Years later, after Jobs left Apple, he acknowledged Lisa and attempted to reconcile with her. Chrisann Brennan wrote that "he apologized many times over for his behavior" to her and Lisa and "said that he never took responsibility when he should have, and that he was sorry". After reconciling, nine-year-old Lisa wanted to change her last name, and Jobs was happy and relieved to agree to it. Jobs legally altered her birth certificate, changing her name from Lisa Brennan to Lisa Brennan-Jobs. Brennan credits the change in Jobs to the influence of Brennan-Jobs' newly found biological aunt, author Mona Simpson, who worked to repair the relationship between Brennan-Jobs and her father.

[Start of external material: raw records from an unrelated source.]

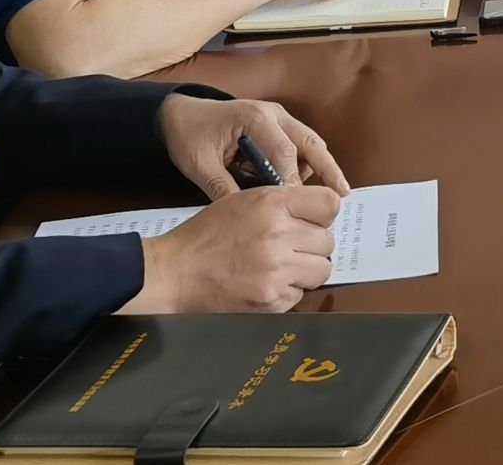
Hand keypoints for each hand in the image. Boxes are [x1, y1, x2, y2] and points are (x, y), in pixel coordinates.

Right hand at [130, 186, 340, 314]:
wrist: (173, 274)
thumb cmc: (206, 235)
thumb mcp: (243, 201)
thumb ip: (284, 202)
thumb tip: (321, 212)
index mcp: (272, 205)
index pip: (330, 204)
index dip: (322, 214)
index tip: (312, 221)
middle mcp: (278, 236)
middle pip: (328, 240)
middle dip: (311, 244)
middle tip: (288, 247)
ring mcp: (276, 271)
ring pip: (322, 269)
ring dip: (305, 270)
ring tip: (279, 267)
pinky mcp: (271, 301)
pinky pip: (301, 294)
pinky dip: (287, 291)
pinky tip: (264, 284)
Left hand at [157, 93, 350, 198]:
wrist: (180, 114)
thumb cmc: (189, 135)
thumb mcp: (200, 165)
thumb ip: (223, 188)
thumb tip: (247, 215)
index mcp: (255, 118)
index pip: (284, 151)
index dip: (292, 180)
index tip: (297, 206)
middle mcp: (273, 114)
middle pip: (310, 141)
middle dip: (328, 168)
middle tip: (343, 193)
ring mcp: (278, 117)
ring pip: (310, 142)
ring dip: (319, 166)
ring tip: (326, 196)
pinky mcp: (278, 125)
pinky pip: (300, 144)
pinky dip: (306, 163)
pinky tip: (302, 186)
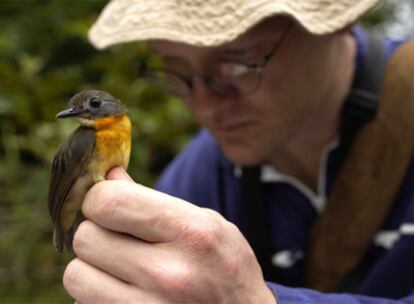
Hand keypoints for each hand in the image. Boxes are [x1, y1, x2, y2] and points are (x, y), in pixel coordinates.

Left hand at [63, 167, 275, 303]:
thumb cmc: (227, 266)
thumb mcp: (207, 222)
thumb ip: (155, 201)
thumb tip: (109, 177)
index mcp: (190, 232)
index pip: (109, 202)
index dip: (99, 197)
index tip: (108, 203)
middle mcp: (168, 273)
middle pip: (86, 237)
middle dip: (97, 230)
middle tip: (118, 235)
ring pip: (76, 275)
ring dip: (92, 266)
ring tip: (119, 265)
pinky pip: (84, 302)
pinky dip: (97, 292)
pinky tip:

Despite the reconciliation between Jobs and Lisa their relationship remained difficult. In her autobiography, Lisa recounted many episodes of Jobs failing to be an appropriate parent. He remained mostly distant, cold and made her feel unwanted, and initially refused to pay her college fees. According to Fortune magazine, in his will, Jobs left Lisa a multi-million dollar inheritance.

==Education and career==
When Brennan-Jobs was living with her mother, she attended The Nueva School and Lick Wilmerding High School. Later, after she had moved in with her father, she attended Palo Alto High School. She enrolled at Harvard University in 1996 and studied overseas for one year at King's College London. While a student at Harvard, she wrote for The Harvard Crimson. She graduated in 2000 and subsequently moved to Manhattan to work as a writer. She has written for The Southwest Review, The Massachusetts Review, The Harvard Advocate, Spiked, Vogue, and O, The Oprah Magazine.

==Publications==

In 2018, Brennan-Jobs published Small Fry, a memoir detailing her childhood and the complex and sometimes difficult relationship she had with her father.

==In media==
Brennan-Jobs has been portrayed in several biographies of her father, including Walter Isaacson's 2011 authorized biography Steve Jobs. Mona Simpson's 1996 novel A Regular Guy is a fictionalized account based on the story of Brennan-Jobs and her parents. She has been depicted in three biopic films: Brooke Radding portrayed her in the 1999 TNT TV film Pirates of Silicon Valley, while she is played as a child by Ava Acres, and as an adult by Annika Bertea, in the 2013 film Jobs. In the 2015 film Steve Jobs, directed by Danny Boyle, Brennan-Jobs is portrayed at different ages by Perla Haney-Jardine, Ripley Sobo, and Makenzie Moss. Steve Jobs screenwriter Aaron Sorkin said that he discussed the screenplay with Brennan-Jobs in advance and that she is the "heroine of the film".

==Personal life==
Brennan-Jobs resides in Brooklyn, New York City, with her husband, Bill, and their son.